• Detalhes do problema:
Pode copiar, sem qualquer alteração, todas as linhas dos itens abaixo, omitindo as imagens?

........

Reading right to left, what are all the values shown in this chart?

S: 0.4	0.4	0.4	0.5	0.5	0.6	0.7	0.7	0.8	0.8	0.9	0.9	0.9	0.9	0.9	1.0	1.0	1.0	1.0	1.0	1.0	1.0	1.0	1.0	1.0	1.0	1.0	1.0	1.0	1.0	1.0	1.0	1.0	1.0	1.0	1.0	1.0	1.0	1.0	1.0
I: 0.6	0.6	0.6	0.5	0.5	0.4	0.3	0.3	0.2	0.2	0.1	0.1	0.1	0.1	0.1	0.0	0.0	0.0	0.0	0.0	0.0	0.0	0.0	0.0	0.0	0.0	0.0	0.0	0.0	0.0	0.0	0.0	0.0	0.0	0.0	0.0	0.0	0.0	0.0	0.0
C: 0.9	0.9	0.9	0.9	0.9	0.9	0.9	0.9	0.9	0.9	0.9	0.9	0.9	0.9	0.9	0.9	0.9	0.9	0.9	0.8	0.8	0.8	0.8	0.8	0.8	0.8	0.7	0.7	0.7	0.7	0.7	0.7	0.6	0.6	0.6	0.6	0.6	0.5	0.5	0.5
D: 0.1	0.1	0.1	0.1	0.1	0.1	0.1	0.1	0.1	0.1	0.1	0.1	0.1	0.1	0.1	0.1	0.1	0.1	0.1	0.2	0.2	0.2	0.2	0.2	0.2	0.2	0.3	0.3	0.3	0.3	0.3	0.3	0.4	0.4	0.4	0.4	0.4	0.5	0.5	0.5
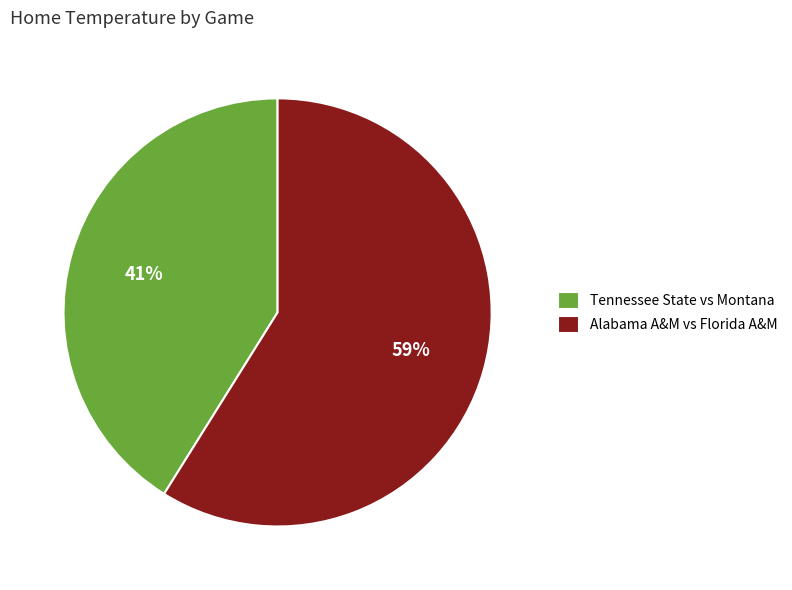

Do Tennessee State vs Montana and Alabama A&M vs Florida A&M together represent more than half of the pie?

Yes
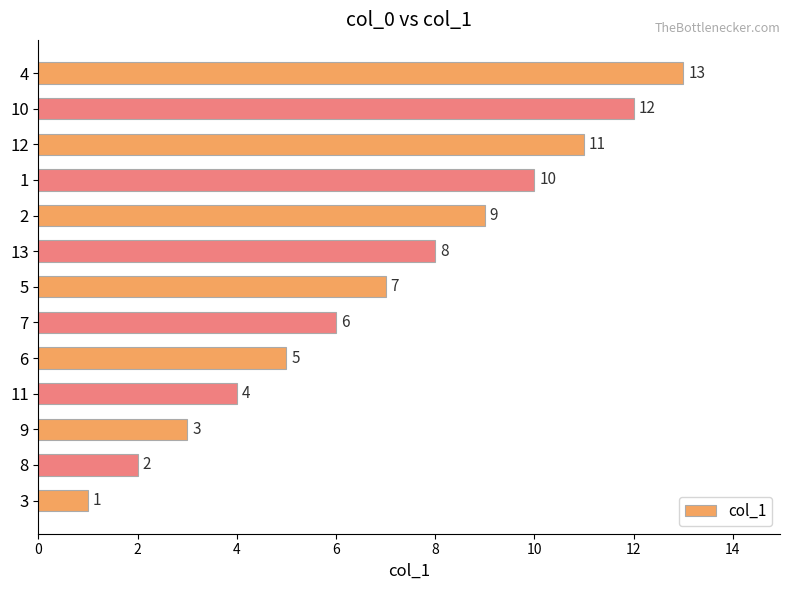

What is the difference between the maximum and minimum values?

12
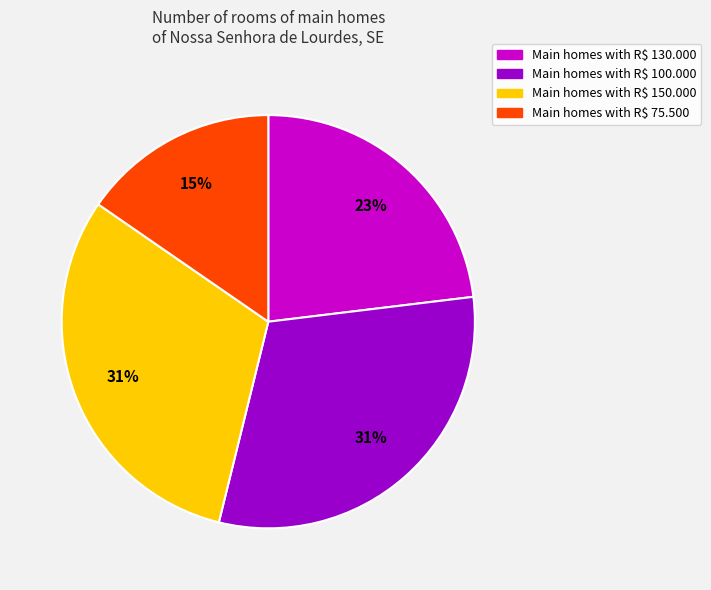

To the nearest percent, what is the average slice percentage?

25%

........

• Resposta escrita:
Reading right to left, what are all the values shown in this chart?

S: 0.4	0.4	0.4	0.5	0.5	0.6	0.7	0.7	0.8	0.8	0.9	0.9	0.9	0.9	0.9	1.0	1.0	1.0	1.0	1.0	1.0	1.0	1.0	1.0	1.0	1.0	1.0	1.0	1.0	1.0	1.0	1.0	1.0	1.0	1.0	1.0	1.0	1.0	1.0	1.0
I: 0.6	0.6	0.6	0.5	0.5	0.4	0.3	0.3	0.2	0.2	0.1	0.1	0.1	0.1	0.1	0.0	0.0	0.0	0.0	0.0	0.0	0.0	0.0	0.0	0.0	0.0	0.0	0.0	0.0	0.0	0.0	0.0	0.0	0.0	0.0	0.0	0.0	0.0	0.0	0.0
C: 0.9	0.9	0.9	0.9	0.9	0.9	0.9	0.9	0.9	0.9	0.9	0.9	0.9	0.9	0.9	0.9	0.9	0.9	0.9	0.8	0.8	0.8	0.8	0.8	0.8	0.8	0.7	0.7	0.7	0.7	0.7	0.7	0.6	0.6	0.6	0.6	0.6	0.5	0.5	0.5
D: 0.1	0.1	0.1	0.1	0.1	0.1	0.1	0.1	0.1	0.1	0.1	0.1	0.1	0.1	0.1	0.1	0.1	0.1	0.1	0.2	0.2	0.2	0.2	0.2	0.2	0.2	0.3	0.3	0.3	0.3	0.3	0.3	0.4	0.4	0.4	0.4	0.4	0.5	0.5	0.5

Do Tennessee State vs Montana and Alabama A&M vs Florida A&M together represent more than half of the pie?

Yes

What is the difference between the maximum and minimum values?

12

To the nearest percent, what is the average slice percentage?

25%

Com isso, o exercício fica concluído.